In January 1942 he joined the Free India Centre as second in command to Bose. This organisation was set up by Bose to promote Indian independence and to assist the enemies of the British Empire, namely Nazi Germany, the Empire of Japan, and the other Axis powers. Nambiar was a reluctant recruit; his anti-Nazi politics put him in an uncomfortable position, but he finally succumbed to Bose's persuasiveness and moved to Berlin. Nambiar established a branch of the Free India Centre in Paris before leaving. The Berlin Centre was given the status of a foreign mission by Germany and ran a propaganda radio station. It also controlled and recruited the Indian Legion. This had been founded by Bose and was mainly recruited from Indian prisoners of war and officered by Germans. It was originally intended to use it to fight the British in India, but it was eventually deployed to defend the French coast. It was never a significant military force, never consisting of more than a few thousand men.
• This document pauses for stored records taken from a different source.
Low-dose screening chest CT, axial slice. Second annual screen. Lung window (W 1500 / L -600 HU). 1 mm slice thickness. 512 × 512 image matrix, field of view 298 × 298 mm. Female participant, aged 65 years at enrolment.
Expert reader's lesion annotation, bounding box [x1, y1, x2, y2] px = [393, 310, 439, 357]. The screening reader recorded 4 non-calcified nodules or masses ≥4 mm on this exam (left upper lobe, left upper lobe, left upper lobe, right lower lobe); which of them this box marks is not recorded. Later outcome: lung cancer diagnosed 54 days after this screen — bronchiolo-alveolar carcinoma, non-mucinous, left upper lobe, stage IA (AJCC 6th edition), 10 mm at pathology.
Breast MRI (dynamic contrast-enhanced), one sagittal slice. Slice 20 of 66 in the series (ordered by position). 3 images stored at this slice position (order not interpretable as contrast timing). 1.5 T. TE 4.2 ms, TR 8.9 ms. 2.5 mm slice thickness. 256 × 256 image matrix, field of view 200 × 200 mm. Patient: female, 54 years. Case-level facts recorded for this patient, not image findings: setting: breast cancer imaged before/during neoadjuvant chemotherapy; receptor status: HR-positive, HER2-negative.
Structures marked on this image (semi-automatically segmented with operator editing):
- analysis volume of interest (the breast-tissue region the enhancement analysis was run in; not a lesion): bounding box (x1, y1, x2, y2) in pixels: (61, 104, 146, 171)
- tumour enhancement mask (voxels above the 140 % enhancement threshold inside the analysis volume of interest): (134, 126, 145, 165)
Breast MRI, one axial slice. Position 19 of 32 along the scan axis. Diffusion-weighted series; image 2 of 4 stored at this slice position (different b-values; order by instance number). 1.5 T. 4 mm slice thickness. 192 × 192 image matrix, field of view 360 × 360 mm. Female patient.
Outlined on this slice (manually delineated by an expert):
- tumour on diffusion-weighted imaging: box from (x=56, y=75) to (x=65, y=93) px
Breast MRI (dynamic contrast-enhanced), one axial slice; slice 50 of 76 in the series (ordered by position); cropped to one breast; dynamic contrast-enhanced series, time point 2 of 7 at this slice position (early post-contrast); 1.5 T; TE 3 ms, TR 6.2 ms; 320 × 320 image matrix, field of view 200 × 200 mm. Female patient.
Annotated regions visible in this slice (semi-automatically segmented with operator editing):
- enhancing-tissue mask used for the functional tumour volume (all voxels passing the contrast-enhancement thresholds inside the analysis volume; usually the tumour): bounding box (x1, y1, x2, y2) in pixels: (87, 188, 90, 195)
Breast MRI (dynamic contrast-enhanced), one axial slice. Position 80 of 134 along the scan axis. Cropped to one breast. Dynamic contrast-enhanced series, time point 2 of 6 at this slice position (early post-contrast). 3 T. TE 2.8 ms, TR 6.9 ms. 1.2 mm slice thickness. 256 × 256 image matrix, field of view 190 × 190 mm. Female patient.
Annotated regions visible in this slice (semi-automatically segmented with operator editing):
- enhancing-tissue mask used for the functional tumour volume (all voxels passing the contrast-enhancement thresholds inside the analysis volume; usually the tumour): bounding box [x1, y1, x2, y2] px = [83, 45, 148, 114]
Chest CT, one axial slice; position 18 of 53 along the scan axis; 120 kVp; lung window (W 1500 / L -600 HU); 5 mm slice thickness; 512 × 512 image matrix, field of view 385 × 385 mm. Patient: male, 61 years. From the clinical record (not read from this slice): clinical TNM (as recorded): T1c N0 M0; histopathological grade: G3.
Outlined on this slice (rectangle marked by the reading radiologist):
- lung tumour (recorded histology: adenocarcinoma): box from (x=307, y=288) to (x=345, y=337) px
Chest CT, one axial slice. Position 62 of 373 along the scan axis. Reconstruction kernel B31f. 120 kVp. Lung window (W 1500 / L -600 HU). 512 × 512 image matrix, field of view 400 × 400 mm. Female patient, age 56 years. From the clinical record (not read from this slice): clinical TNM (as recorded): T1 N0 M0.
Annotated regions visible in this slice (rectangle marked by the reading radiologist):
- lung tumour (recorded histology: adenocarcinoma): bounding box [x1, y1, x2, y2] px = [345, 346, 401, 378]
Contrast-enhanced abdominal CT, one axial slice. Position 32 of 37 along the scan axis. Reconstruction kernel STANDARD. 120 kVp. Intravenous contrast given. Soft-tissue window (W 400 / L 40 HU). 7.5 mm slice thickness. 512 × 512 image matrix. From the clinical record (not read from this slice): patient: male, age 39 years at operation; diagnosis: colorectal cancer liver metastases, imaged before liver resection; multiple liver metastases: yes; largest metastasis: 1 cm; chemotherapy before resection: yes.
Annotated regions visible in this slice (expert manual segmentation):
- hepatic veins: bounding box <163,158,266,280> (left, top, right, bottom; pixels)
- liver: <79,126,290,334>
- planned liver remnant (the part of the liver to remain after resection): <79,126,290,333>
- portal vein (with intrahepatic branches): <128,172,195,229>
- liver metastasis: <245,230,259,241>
In January 1943 Bose secretly transferred by submarine to the Japanese theatre of war, leaving Nambiar in charge in Germany. There was more potential there for recruitment to Bose's cause amongst Indian prisoners; large numbers had been taken in the Fall of Singapore. The attitude of Bose and Nambiar towards Nazi Germany slowly transformed from seeing it as a convenient way of obtaining material support for their cause to believing that German victory was essential for them to succeed. As a consequence, they more and more accepted use of the Legion in the German cause as opposed to exclusively in India. In April Nambiar had to deal with a mutiny in the Legion, who were reluctant to move to the Netherlands as ordered. They had believed they would be fighting in India or somewhere from where they could attack towards India such as North Africa. By August the Centre's operations became severely disrupted by Allied bombing and Nambiar's own house was destroyed. Most activity was moved out of Berlin, but Nambiar remained there as Bose's official representative. In March 1944 Nambiar was appointed Minister of State in Bose's Provisional Government.

In August 1943 the Legion, now with a strength of three battalions, was moved from the Netherlands to Bordeaux where they found the climate more agreeable. However, as the threat of Allied invasion started to loom morale severely deteriorated. In a tour in April and May 1944 Nambiar concluded that morale could only be improved by action. He persuaded the reluctant German commander of the Legion (Lieutenant Colonel Krappe) to allow a small contingent into action as an experiment. The 9th Company was sent to Italy, where some Legion personnel were already being used in intelligence and propaganda roles. The experiment was a complete failure. They were positioned opposite a Polish force. The initial reconnaissance party immediately deserted, followed by the entire company refusing to go into action on the grounds that the Poles were not their enemy.

=== Post-war ===
Nambiar was imprisoned after the war for collaboration with the enemy. He escaped to Switzerland and, against the wishes of Britain, was given an Indian passport by Nehru's Interim Government. He then worked as a counsellor at the Indian Legation in Berne. He was appointed Indian ambassador to Scandinavia, then, in 1955 he was appointed the second Indian Ambassador to the Federal Republic of Germany, succeeding Subimal Dutt. He was awarded the Padma Bhushan in 1958. Nambiar finished his career as European correspondent of the Hindustan Times.